**選択した抜粋**:
--------

柏市が独自に児童相談所を設置 2026年開設の複合施設で子育てから若者支援まで
千葉県柏市は、中核市として独自に児童相談所を設置し、2026年3月に複合施設「(仮称)こども・若者相談センター」を開設する計画を進めている。この施設は、子育て家庭や自立を目指す若者を継続的に支援することを目的としており、市の担当課は「全ての子どもや若者が気軽に相談や遊びに来られる場所を目指す」と話している。
中核市の特色を生かした独自の取り組み
児童相談所は、18歳未満の子どもに関する相談や虐待対応、一時保護などを担う専門の行政機関で、従来は都道府県や政令指定都市が設置していた。しかし、2016年6月の児童福祉法改正により、中核市での児童相談所設置が促進されることとなった。柏市はこの法律改正を背景に、独自の児童相談所設置を準備してきた。
市がこの取り組みを進める背景には、2019年に野田市で発生した小学4年生の栗原心愛さん(当時10歳)が親の虐待を受けて亡くなる事件がある。この事件では、虐待を訴えた心愛さんのアンケートをコピーして親に渡した小学校とともに、一時保護を解除するなどした児童相談所の対応が問題視された。県柏児童相談所が所管する柏市など5市の人口は計140万人と規模が大きく、市はよりきめ細かな対応を目指して独自の児童相談所設置を決断した。

--------

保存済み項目
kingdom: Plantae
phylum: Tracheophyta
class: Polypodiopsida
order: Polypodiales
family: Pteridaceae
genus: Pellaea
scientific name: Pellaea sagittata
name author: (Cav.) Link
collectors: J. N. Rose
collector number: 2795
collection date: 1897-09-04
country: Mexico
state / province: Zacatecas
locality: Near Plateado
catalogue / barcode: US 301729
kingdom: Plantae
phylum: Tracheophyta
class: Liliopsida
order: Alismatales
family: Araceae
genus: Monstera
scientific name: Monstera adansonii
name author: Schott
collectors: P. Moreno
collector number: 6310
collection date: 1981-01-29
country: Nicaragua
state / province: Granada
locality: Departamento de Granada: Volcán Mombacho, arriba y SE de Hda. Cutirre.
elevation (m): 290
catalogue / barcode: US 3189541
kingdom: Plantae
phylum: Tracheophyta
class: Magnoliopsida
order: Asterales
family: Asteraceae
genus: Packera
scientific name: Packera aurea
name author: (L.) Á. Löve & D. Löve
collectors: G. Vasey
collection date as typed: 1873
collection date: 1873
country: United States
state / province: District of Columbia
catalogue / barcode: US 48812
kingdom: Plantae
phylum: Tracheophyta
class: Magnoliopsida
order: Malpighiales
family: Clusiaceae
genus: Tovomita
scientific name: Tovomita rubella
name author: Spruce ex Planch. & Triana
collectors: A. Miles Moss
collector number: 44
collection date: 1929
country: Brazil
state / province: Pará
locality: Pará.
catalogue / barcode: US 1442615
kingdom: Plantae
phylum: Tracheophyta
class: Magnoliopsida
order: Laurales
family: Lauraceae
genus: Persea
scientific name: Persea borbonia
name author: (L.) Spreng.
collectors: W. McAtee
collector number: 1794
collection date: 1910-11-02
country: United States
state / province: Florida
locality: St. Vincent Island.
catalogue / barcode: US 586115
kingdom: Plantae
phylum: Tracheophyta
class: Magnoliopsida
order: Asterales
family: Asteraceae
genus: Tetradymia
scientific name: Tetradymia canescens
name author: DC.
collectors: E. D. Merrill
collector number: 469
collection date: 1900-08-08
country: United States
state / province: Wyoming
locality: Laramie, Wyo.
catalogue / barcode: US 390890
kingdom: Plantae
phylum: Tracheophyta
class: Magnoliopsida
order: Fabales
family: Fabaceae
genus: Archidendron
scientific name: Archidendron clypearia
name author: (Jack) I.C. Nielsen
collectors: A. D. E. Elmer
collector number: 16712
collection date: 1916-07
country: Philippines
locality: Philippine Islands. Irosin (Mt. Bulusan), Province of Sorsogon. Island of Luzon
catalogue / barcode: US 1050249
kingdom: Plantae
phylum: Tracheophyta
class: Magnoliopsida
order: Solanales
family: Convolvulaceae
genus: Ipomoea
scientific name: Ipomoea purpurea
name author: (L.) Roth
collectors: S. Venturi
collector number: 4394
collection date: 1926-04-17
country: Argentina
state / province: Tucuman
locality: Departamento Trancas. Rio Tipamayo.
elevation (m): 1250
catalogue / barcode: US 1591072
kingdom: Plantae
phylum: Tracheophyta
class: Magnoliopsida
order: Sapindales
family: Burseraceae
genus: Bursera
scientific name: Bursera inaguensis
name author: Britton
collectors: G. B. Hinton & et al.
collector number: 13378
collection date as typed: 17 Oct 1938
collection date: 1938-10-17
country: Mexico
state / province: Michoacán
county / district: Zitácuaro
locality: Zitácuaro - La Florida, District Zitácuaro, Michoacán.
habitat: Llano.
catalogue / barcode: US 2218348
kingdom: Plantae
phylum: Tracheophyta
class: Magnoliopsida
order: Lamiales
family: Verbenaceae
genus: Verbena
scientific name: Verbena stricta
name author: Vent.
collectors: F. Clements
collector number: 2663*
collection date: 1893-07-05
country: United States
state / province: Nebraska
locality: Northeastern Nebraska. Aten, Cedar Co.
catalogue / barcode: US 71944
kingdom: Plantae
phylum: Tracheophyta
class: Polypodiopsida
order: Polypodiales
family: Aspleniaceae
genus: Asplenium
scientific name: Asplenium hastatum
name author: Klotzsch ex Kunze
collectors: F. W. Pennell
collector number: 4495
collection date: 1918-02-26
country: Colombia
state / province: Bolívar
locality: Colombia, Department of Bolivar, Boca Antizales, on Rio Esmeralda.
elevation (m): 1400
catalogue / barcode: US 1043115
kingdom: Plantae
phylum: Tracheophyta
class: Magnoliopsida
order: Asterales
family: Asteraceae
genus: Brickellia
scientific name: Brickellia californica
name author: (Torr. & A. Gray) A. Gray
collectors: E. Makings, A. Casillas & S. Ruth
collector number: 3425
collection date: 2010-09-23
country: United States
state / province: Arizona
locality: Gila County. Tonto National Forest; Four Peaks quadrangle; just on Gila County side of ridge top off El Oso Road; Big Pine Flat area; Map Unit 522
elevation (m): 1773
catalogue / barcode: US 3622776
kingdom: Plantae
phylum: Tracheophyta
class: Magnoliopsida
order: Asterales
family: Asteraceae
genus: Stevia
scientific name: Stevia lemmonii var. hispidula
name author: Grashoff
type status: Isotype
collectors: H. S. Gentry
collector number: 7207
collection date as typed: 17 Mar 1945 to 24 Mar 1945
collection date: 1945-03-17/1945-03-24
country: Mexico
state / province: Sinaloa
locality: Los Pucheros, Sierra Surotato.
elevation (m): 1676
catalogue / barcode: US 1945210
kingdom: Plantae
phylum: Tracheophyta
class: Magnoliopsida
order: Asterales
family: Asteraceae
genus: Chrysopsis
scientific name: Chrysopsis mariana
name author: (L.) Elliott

--------

**指示**:
柏市の児童相談所設置に関する抜粋のうち、「柏市が独自に児童相談所を設置 2026年開設の複合施設で子育てから若者支援まで」から始まり「の児童相談所設置を決断した。」で終わる部分を、「複合施設」を「総合施設」に置き換えて書き直すこと。

**実行結果**:
柏市が独自に児童相談所を設置 2026年開設の総合施設で子育てから若者支援まで
千葉県柏市は、中核市として独自に児童相談所を設置し、2026年3月に総合施設「(仮称)こども・若者相談センター」を開設する計画を進めている。この施設は、子育て家庭や自立を目指す若者を継続的に支援することを目的としており、市の担当課は「全ての子どもや若者が気軽に相談や遊びに来られる場所を目指す」と話している。
中核市の特色を生かした独自の取り組み
児童相談所は、18歳未満の子どもに関する相談や虐待対応、一時保護などを担う専門の行政機関で、従来は都道府県や政令指定都市が設置していた。しかし、2016年6月の児童福祉法改正により、中核市での児童相談所設置が促進されることとなった。柏市はこの法律改正を背景に、独自の児童相談所設置を準備してきた。
市がこの取り組みを進める背景には、2019年に野田市で発生した小学4年生の栗原心愛さん(当時10歳)が親の虐待を受けて亡くなる事件がある。この事件では、虐待を訴えた心愛さんのアンケートをコピーして親に渡した小学校とともに、一時保護を解除するなどした児童相談所の対応が問題視された。県柏児童相談所が所管する柏市など5市の人口は計140万人と規模が大きく、市はよりきめ細かな対応を目指して独自の児童相談所設置を決断した。